Linking Multiple Stressors to Adverse Ecological Responses Across Watersheds
PI: Mark Servos, University of Waterloo
Co-I's: Wayne Parker; Paul Craig, University of Waterloo
The project will support improved monitoring and risk assessment programmes through the development of models and tools that can be employed to predict the impacts of contaminants related to changing urban environments and climate on aquatic ecosystems. This work will focus on creating and applying knowledge necessary for predicting and interpreting the impacts of urbanization (e.g. wastewater, storm water, population growth) in the context of variability (natural and anthropogenic) at the watershed scale. This will form the foundation for building frameworks for consideration of multiple stressors that are a major challenge for watershed management, especially in the face of global environmental change.
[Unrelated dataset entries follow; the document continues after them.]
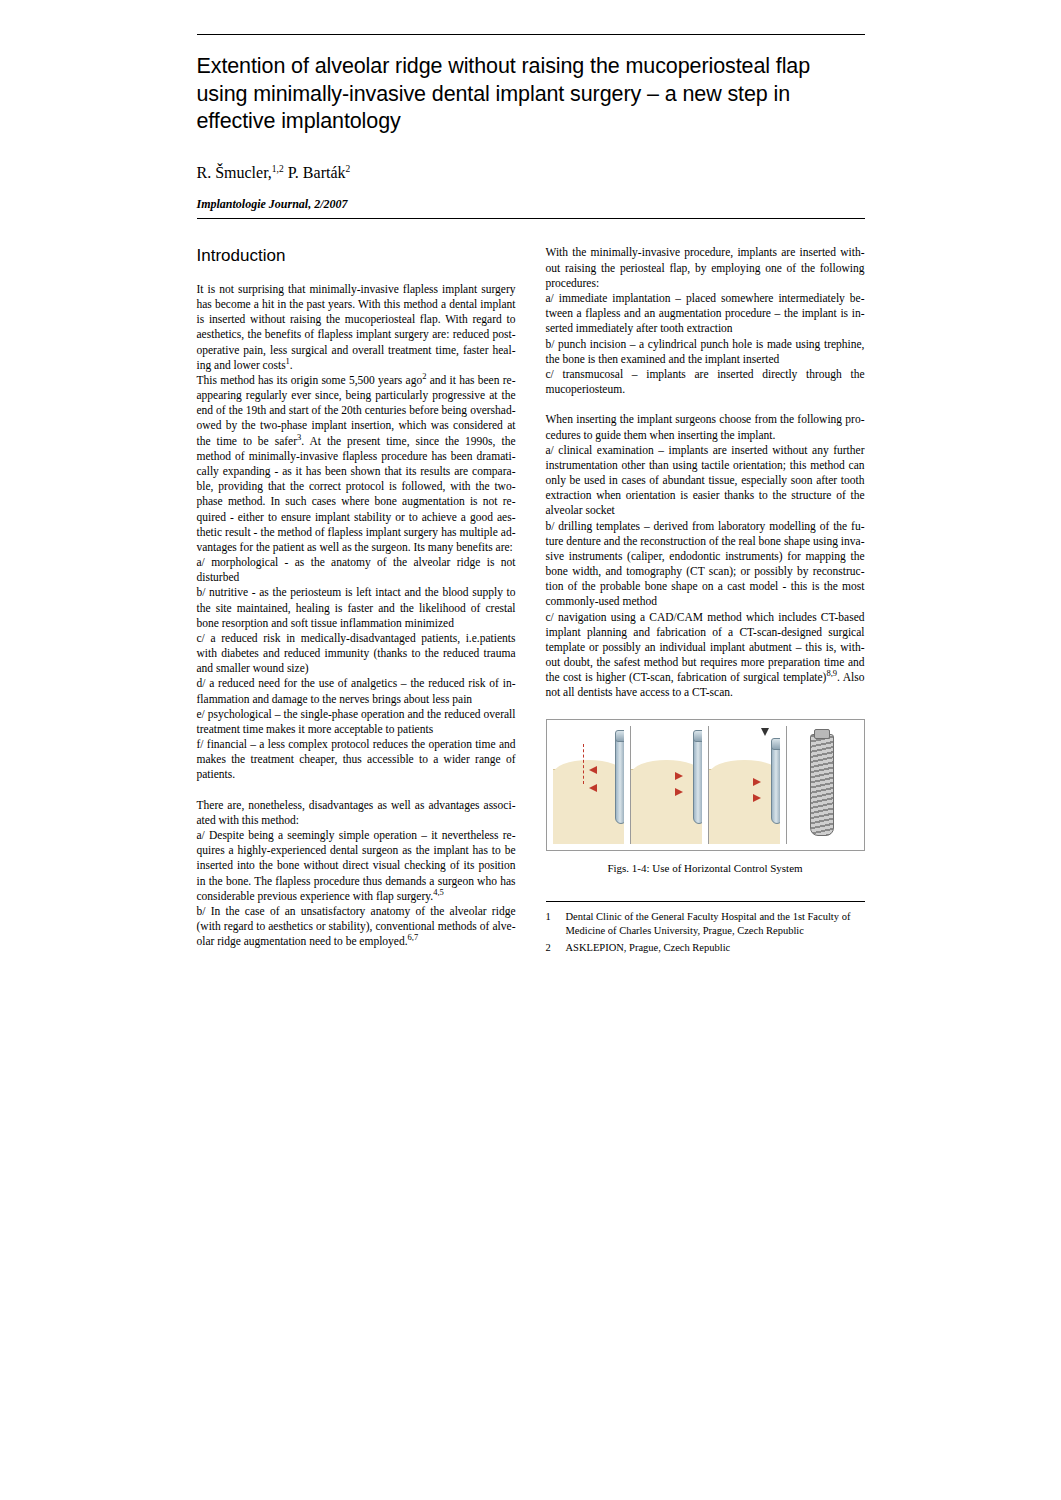Extention of alveolar ridge without raising the mucoperiosteal flap using minimally-invasive dental implant surgery – a new step in effective implantology
R. Šmucler,1,2 P. Barták2
Implantologie Journal, 2/2007
Introduction
It is not surprising that minimally-invasive flapless implant surgery has become a hit in the past years. With this method a dental implant is inserted without raising the mucoperiosteal flap. With regard to aesthetics, the benefits of flapless implant surgery are: reduced post-operative pain, less surgical and overall treatment time, faster healing and lower costs1.
This method has its origin some 5,500 years ago2 and it has been re-appearing regularly ever since, being particularly progressive at the end of the 19th and start of the 20th centuries before being overshadowed by the two-phase implant insertion, which was considered at the time to be safer3. At the present time, since the 1990s, the method of minimally-invasive flapless procedure has been dramatically expanding - as it has been shown that its results are comparable, providing that the correct protocol is followed, with the two-phase method. In such cases where bone augmentation is not required - either to ensure implant stability or to achieve a good aesthetic result - the method of flapless implant surgery has multiple advantages for the patient as well as the surgeon. Its many benefits are:
a/ morphological - as the anatomy of the alveolar ridge is not disturbed
b/ nutritive - as the periosteum is left intact and the blood supply to the site maintained, healing is faster and the likelihood of crestal bone resorption and soft tissue inflammation minimized
c/ a reduced risk in medically-disadvantaged patients, i.e.patients with diabetes and reduced immunity (thanks to the reduced trauma and smaller wound size)
d/ a reduced need for the use of analgetics – the reduced risk of inflammation and damage to the nerves brings about less pain
e/ psychological – the single-phase operation and the reduced overall treatment time makes it more acceptable to patients
f/ financial – a less complex protocol reduces the operation time and makes the treatment cheaper, thus accessible to a wider range of patients.
There are, nonetheless, disadvantages as well as advantages associated with this method:
a/ Despite being a seemingly simple operation – it nevertheless requires a highly-experienced dental surgeon as the implant has to be inserted into the bone without direct visual checking of its position in the bone. The flapless procedure thus demands a surgeon who has considerable previous experience with flap surgery.4,5
b/ In the case of an unsatisfactory anatomy of the alveolar ridge (with regard to aesthetics or stability), conventional methods of alveolar ridge augmentation need to be employed.6,7
With the minimally-invasive procedure, implants are inserted without raising the periosteal flap, by employing one of the following procedures:
a/ immediate implantation – placed somewhere intermediately between a flapless and an augmentation procedure – the implant is inserted immediately after tooth extraction
b/ punch incision – a cylindrical punch hole is made using trephine, the bone is then examined and the implant inserted
c/ transmucosal – implants are inserted directly through the mucoperiosteum.
When inserting the implant surgeons choose from the following procedures to guide them when inserting the implant.
a/ clinical examination – implants are inserted without any further instrumentation other than using tactile orientation; this method can only be used in cases of abundant tissue, especially soon after tooth extraction when orientation is easier thanks to the structure of the alveolar socket
b/ drilling templates – derived from laboratory modelling of the future denture and the reconstruction of the real bone shape using invasive instruments (caliper, endodontic instruments) for mapping the bone width, and tomography (CT scan); or possibly by reconstruction of the probable bone shape on a cast model - this is the most commonly-used method
c/ navigation using a CAD/CAM method which includes CT-based implant planning and fabrication of a CT-scan-designed surgical template or possibly an individual implant abutment – this is, without doubt, the safest method but requires more preparation time and the cost is higher (CT-scan, fabrication of surgical template)8,9. Also not all dentists have access to a CT-scan.
Figs. 1-4: Use of Horizontal Control System
1 Dental Clinic of the General Faculty Hospital and the 1st Faculty of Medicine of Charles University, Prague, Czech Republic
2 ASKLEPION, Prague, Czech Republic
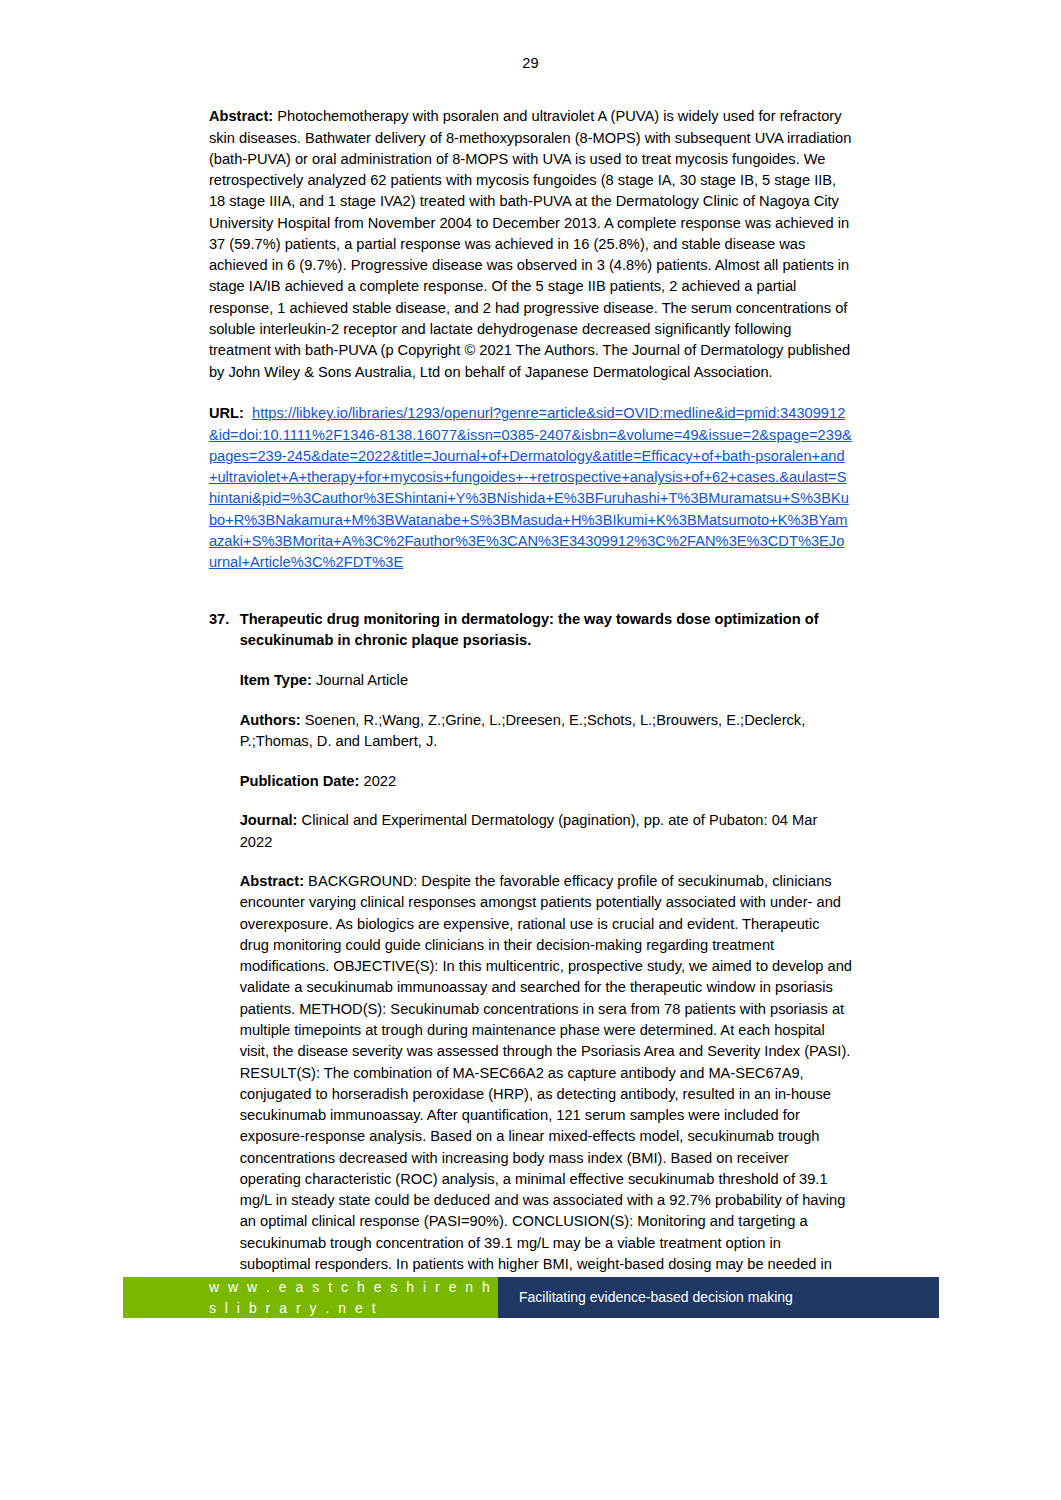29
Abstract: Photochemotherapy with psoralen and ultraviolet A (PUVA) is widely used for refractory skin diseases. Bathwater delivery of 8-methoxypsoralen (8-MOPS) with subsequent UVA irradiation (bath-PUVA) or oral administration of 8-MOPS with UVA is used to treat mycosis fungoides. We retrospectively analyzed 62 patients with mycosis fungoides (8 stage IA, 30 stage IB, 5 stage IIB, 18 stage IIIA, and 1 stage IVA2) treated with bath-PUVA at the Dermatology Clinic of Nagoya City University Hospital from November 2004 to December 2013. A complete response was achieved in 37 (59.7%) patients, a partial response was achieved in 16 (25.8%), and stable disease was achieved in 6 (9.7%). Progressive disease was observed in 3 (4.8%) patients. Almost all patients in stage IA/IB achieved a complete response. Of the 5 stage IIB patients, 2 achieved a partial response, 1 achieved stable disease, and 2 had progressive disease. The serum concentrations of soluble interleukin-2 receptor and lactate dehydrogenase decreased significantly following treatment with bath-PUVA (p Copyright © 2021 The Authors. The Journal of Dermatology published by John Wiley & Sons Australia, Ltd on behalf of Japanese Dermatological Association.
URL: https://libkey.io/libraries/1293/openurl?genre=article&sid=OVID:medline&id=pmid:34309912&id=doi:10.1111%2F1346-8138.16077&issn=0385-2407&isbn=&volume=49&issue=2&spage=239&pages=239-245&date=2022&title=Journal+of+Dermatology&atitle=Efficacy+of+bath-psoralen+and+ultraviolet+A+therapy+for+mycosis+fungoides+-+retrospective+analysis+of+62+cases.&aulast=Shintani&pid=%3Cauthor%3EShintani+Y%3BNishida+E%3BFuruhashi+T%3BMuramatsu+S%3BKubo+R%3BNakamura+M%3BWatanabe+S%3BMasuda+H%3BIkumi+K%3BMatsumoto+K%3BYamazaki+S%3BMorita+A%3C%2Fauthor%3E%3CAN%3E34309912%3C%2FAN%3E%3CDT%3EJournal+Article%3C%2FDT%3E
Therapeutic drug monitoring in dermatology: the way towards dose optimization of secukinumab in chronic plaque psoriasis.
Item Type: Journal Article
Authors: Soenen, R.;Wang, Z.;Grine, L.;Dreesen, E.;Schots, L.;Brouwers, E.;Declerck, P.;Thomas, D. and Lambert, J.
Publication Date: 2022
Journal: Clinical and Experimental Dermatology (pagination), pp. ate of Pubaton: 04 Mar 2022
Abstract: BACKGROUND: Despite the favorable efficacy profile of secukinumab, clinicians encounter varying clinical responses amongst patients potentially associated with under- and overexposure. As biologics are expensive, rational use is crucial and evident. Therapeutic drug monitoring could guide clinicians in their decision-making regarding treatment modifications. OBJECTIVE(S): In this multicentric, prospective study, we aimed to develop and validate a secukinumab immunoassay and searched for the therapeutic window in psoriasis patients. METHOD(S): Secukinumab concentrations in sera from 78 patients with psoriasis at multiple timepoints at trough during maintenance phase were determined. At each hospital visit, the disease severity was assessed through the Psoriasis Area and Severity Index (PASI). RESULT(S): The combination of MA-SEC66A2 as capture antibody and MA-SEC67A9, conjugated to horseradish peroxidase (HRP), as detecting antibody, resulted in an in-house secukinumab immunoassay. After quantification, 121 serum samples were included for exposure-response analysis. Based on a linear mixed-effects model, secukinumab trough concentrations decreased with increasing body mass index (BMI). Based on receiver operating characteristic (ROC) analysis, a minimal effective secukinumab threshold of 39.1 mg/L in steady state could be deduced and was associated with a 92.7% probability of having an optimal clinical response (PASI=90%). CONCLUSION(S): Monitoring and targeting a secukinumab trough concentration of 39.1 mg/L may be a viable treatment option in suboptimal responders. In patients with higher BMI, weight-based dosing may be needed in order to prevent underexposure.Copyright This article is protected by copyright. All rights reserved.
w w w . e a s t c h e s h i r e n h s l i b r a r y . n e t
Facilitating evidence-based decision making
The integration of contaminant fate modelling (including hydrologic variability) with measured biological outcomes has rarely been done, especially in the context of evaluating multiple stressors and natural variability at the watershed scale. This is partly due to the need to have site specific information as well as the need for an intra-disciplinary approach (e.g. environmental chemistry, biology, engineering, etc.). The proposed project will contribute to this rapidly emerging area of research related to predicting exposure and effects of contaminants in watersheds and supporting the development of approaches for improved environmental assessments and remediation. The project will use a well-developed case study to build on past and current efforts to measure and model contaminants and their impacts in the Grand River watershed (a major focus of GWF), to validate models and then extend them towards other watersheds and conditions nationally. With major wastewater infrastructure investments being made in this watershed to improve water quality it is an ideal opportunity to explore how ecosystems change in response to remedial actions. This prior work has generated a unique data set spanning over more than a decade that has included sampling of effluent, waters (e.g. chemistry) and biological responses in a sentinel fish species (e.g. effects) across the watershed. It has characterized site specific and cumulative exposure and effects in fish across several levels of biological organization (genes to populations) and included numerous reference sites.
An exposure and effects model will be built and tested using this unique data set as the basis to predict spatial and temporal changes. This will contribute to building adverse outcome pathways for contaminants and complex mixtures that are currently not well developed. The current predictive exposure and effects models are currently not well linked or validated with actual field based observations. The proposed project will focus initially on well-documented endpoints (e.g. estrogenicity) but will also extend to new chemicals and biological endpoints (e.g. metabolism, epigenetics) that may become important tools for assessing change in the near future. The long term goal is to provide a robust multi-stressor modelling platform that could be transferable to other watersheds across Canada.